WHAT THE TASK ASKS — Output range, inclusive: from the line containing "Submission Instructions: Please" to the line containing "Each application must". Restate those lines from the data below word for word and only those.

EXERCISE DATA Start Marker

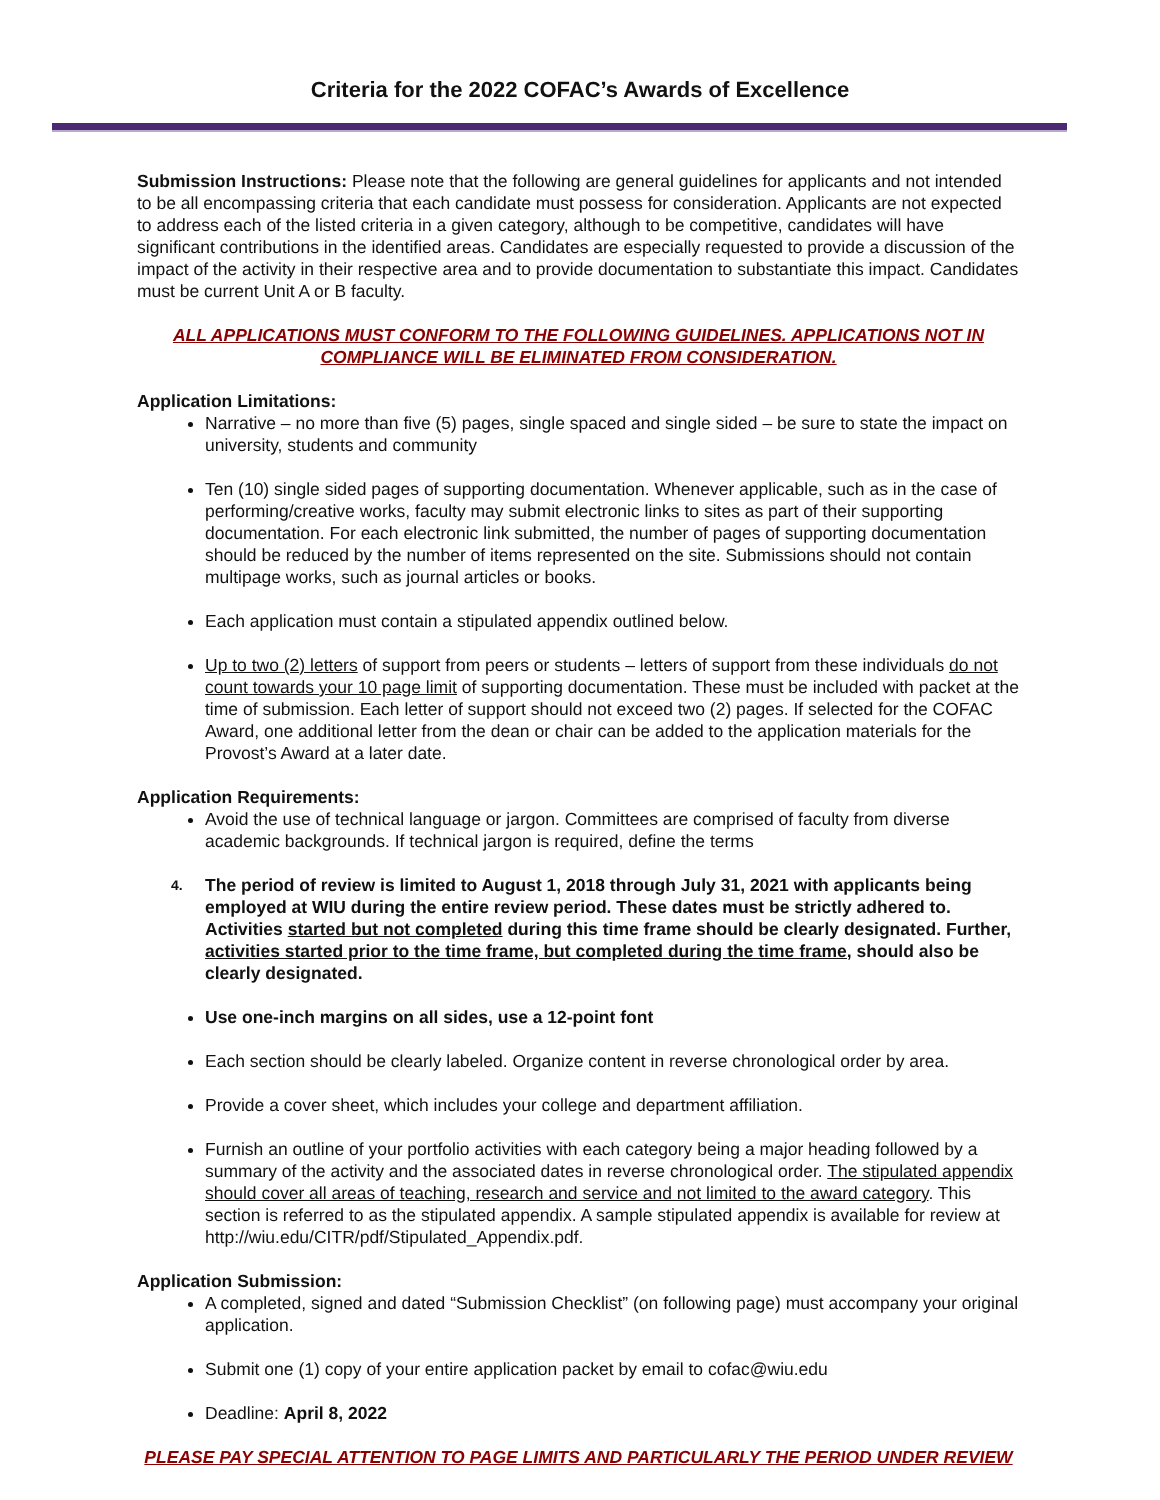Criteria for the 2022 COFAC’s Awards of Excellence
Submission Instructions: Please note that the following are general guidelines for applicants and not intended to be all encompassing criteria that each candidate must possess for consideration. Applicants are not expected to address each of the listed criteria in a given category, although to be competitive, candidates will have significant contributions in the identified areas. Candidates are especially requested to provide a discussion of the impact of the activity in their respective area and to provide documentation to substantiate this impact. Candidates must be current Unit A or B faculty.
ALL APPLICATIONS MUST CONFORM TO THE FOLLOWING GUIDELINES. APPLICATIONS NOT IN COMPLIANCE WILL BE ELIMINATED FROM CONSIDERATION.
Application Limitations:
Narrative – no more than five (5) pages, single spaced and single sided – be sure to state the impact on university, students and community
Ten (10) single sided pages of supporting documentation. Whenever applicable, such as in the case of performing/creative works, faculty may submit electronic links to sites as part of their supporting documentation. For each electronic link submitted, the number of pages of supporting documentation should be reduced by the number of items represented on the site. Submissions should not contain multipage works, such as journal articles or books.
Each application must contain a stipulated appendix outlined below.
Up to two (2) letters of support from peers or students – letters of support from these individuals do not count towards your 10 page limit of supporting documentation. These must be included with packet at the time of submission. Each letter of support should not exceed two (2) pages. If selected for the COFAC Award, one additional letter from the dean or chair can be added to the application materials for the Provost’s Award at a later date.
Application Requirements:
Avoid the use of technical language or jargon. Committees are comprised of faculty from diverse academic backgrounds. If technical jargon is required, define the terms
4. The period of review is limited to August 1, 2018 through July 31, 2021 with applicants being employed at WIU during the entire review period. These dates must be strictly adhered to. Activities started but not completed during this time frame should be clearly designated. Further, activities started prior to the time frame, but completed during the time frame, should also be clearly designated.
Use one-inch margins on all sides, use a 12-point font
Each section should be clearly labeled. Organize content in reverse chronological order by area.
Provide a cover sheet, which includes your college and department affiliation.
Furnish an outline of your portfolio activities with each category being a major heading followed by a summary of the activity and the associated dates in reverse chronological order. The stipulated appendix should cover all areas of teaching, research and service and not limited to the award category. This section is referred to as the stipulated appendix. A sample stipulated appendix is available for review at http://wiu.edu/CITR/pdf/Stipulated_Appendix.pdf.
Application Submission:
A completed, signed and dated “Submission Checklist” (on following page) must accompany your original application.
Submit one (1) copy of your entire application packet by email to cofac@wiu.edu
Deadline: April 8, 2022
PLEASE PAY SPECIAL ATTENTION TO PAGE LIMITS AND PARTICULARLY THE PERIOD UNDER REVIEW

EXERCISE DATA End Marker

EXERCISE ANSWER —
Submission Instructions: Please note that the following are general guidelines for applicants and not intended to be all encompassing criteria that each candidate must possess for consideration. Applicants are not expected to address each of the listed criteria in a given category, although to be competitive, candidates will have significant contributions in the identified areas. Candidates are especially requested to provide a discussion of the impact of the activity in their respective area and to provide documentation to substantiate this impact. Candidates must be current Unit A or B faculty.
ALL APPLICATIONS MUST CONFORM TO THE FOLLOWING GUIDELINES. APPLICATIONS NOT IN COMPLIANCE WILL BE ELIMINATED FROM CONSIDERATION.
Application Limitations:
Narrative – no more than five (5) pages, single spaced and single sided – be sure to state the impact on university, students and community
Ten (10) single sided pages of supporting documentation. Whenever applicable, such as in the case of performing/creative works, faculty may submit electronic links to sites as part of their supporting documentation. For each electronic link submitted, the number of pages of supporting documentation should be reduced by the number of items represented on the site. Submissions should not contain multipage works, such as journal articles or books.
Each application must contain a stipulated appendix outlined below.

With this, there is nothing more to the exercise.